CHICAGO — Huntington’s disease usually appears in middle age but actually begins long before then, a new study suggests. The rogue protein that causes the disease seems to cause trouble as the brain is built.
Huntington’s is a devastating inherited disorder marked by uncontrollable movements, emotional impairment and psychiatric illness. Symptoms usually appear in a person’s 40s as nerve cells deteriorate in part of the brain called the striatum. But changes in the brain’s wiring show up decades earlier, Jessica Lee of the University of Iowa in Iowa City reported October 18 at the annual meeting of the Society for Neuroscience.
With functional MRI, Lee and her colleagues scanned the brains of 26 children ages 6 to 18 who had inherited a dangerous version of the huntingtin protein. These children will go on to develop Huntington’s disease. The brain scans were done while the children rested quietly, which allowed the researchers to see coordination among different parts of the brain.
Compared with 36 children who had the usual versions of the huntingtin protein, the children who will get Huntington’s disease had differences in how the striatum connects with other parts of the brain.
Some of these connections, such as those involved in movement and emotions, were weaker in the kids who will go on to develop Huntington’s disease. A different connection involved in thinking skills was actually stronger.
“Decades before the onset of Huntington’s disease, having this genetic mutation actually affects the brain development,” Lee said.

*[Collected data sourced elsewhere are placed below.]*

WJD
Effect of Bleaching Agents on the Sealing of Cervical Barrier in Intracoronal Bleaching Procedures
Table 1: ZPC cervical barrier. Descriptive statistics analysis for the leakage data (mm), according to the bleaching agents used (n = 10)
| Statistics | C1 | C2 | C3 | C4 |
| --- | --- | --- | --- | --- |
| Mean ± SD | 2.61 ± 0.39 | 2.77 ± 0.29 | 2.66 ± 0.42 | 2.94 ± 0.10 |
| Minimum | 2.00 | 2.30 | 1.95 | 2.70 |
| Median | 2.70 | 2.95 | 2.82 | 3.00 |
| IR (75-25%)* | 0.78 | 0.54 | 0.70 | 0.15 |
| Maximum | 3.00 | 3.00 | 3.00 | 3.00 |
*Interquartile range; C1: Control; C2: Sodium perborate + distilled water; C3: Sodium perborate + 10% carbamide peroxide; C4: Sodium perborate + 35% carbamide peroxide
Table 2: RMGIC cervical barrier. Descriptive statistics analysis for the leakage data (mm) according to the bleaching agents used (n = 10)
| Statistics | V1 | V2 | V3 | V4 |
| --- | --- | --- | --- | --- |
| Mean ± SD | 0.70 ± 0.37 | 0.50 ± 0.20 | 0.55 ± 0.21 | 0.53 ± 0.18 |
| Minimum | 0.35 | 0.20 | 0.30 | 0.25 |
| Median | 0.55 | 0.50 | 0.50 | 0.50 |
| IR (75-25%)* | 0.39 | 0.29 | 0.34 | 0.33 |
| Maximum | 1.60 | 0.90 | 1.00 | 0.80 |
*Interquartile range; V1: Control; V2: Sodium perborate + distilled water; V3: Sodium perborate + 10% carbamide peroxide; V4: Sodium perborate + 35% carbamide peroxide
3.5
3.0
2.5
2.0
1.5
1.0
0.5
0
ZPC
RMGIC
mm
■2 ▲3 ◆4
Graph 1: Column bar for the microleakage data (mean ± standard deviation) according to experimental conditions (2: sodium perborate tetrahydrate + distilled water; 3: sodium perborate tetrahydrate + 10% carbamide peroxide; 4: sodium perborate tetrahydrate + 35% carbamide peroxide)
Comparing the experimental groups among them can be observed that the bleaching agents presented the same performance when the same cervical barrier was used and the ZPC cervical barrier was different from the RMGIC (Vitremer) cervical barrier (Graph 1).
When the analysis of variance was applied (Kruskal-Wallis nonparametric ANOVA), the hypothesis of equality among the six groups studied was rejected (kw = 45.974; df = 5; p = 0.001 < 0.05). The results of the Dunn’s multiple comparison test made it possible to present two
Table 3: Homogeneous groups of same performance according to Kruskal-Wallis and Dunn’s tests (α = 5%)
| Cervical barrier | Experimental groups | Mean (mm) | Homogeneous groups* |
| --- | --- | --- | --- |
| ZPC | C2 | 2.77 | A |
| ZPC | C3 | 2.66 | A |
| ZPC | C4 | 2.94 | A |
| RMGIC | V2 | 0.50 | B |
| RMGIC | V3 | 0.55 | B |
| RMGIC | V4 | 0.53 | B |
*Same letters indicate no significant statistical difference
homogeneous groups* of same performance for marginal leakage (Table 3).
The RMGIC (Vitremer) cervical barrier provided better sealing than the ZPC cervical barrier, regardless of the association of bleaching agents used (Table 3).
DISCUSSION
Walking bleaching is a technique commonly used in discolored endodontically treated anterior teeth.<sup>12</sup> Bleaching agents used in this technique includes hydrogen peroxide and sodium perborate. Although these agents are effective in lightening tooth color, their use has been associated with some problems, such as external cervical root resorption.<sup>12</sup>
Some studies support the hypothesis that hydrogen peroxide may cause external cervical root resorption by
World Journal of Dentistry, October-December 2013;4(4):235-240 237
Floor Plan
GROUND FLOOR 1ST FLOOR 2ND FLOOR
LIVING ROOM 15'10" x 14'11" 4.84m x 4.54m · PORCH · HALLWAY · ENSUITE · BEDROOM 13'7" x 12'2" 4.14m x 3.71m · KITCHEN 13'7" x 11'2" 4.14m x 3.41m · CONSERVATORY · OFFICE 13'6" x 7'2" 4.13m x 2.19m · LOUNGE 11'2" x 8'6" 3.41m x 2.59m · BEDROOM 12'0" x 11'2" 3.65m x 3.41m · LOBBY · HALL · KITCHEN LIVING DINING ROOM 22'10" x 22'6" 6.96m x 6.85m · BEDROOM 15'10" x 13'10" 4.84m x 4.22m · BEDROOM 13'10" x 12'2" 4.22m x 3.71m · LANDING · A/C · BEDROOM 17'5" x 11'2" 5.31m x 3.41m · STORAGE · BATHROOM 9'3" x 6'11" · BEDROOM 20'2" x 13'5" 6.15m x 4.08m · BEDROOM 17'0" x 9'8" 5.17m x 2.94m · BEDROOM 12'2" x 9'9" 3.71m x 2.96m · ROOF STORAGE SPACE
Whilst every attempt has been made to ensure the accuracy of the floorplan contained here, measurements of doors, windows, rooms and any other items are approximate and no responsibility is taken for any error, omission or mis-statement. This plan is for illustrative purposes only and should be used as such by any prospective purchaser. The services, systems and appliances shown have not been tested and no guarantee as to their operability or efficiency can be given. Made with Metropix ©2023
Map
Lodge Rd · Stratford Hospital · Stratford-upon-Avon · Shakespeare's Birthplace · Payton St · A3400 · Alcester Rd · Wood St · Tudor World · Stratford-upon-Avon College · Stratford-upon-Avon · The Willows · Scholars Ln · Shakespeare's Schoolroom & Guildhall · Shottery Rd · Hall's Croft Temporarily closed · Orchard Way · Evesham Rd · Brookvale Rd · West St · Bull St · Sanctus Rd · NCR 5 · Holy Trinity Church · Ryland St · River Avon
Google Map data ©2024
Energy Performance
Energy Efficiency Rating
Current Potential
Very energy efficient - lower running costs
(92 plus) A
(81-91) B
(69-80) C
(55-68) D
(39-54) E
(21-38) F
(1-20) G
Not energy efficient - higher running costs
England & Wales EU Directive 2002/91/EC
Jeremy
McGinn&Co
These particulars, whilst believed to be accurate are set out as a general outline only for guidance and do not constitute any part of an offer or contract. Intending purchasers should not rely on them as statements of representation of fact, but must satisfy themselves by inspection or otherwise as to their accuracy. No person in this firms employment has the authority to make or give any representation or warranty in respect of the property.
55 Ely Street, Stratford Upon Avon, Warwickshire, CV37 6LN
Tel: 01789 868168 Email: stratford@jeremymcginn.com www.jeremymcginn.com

Researchers don’t yet know if these brain changes result in any behavioral changes. All of the children fell within the range of normal on a series of movement and brain tests, though subtle changes may exist, Lee said.
The results illustrate the importance of timing, says psychiatrist Jay Giedd of the University of California, San Diego. Genes can have profoundly different effects early in life and later in life, he said.
Lee said she hopes her work will clarify the huntingtin protein’s role in brain development, knowledge that may eventually help other scientists know when and where to target potential gene therapy treatments. She and her team plan to follow brain development in these children as they grow.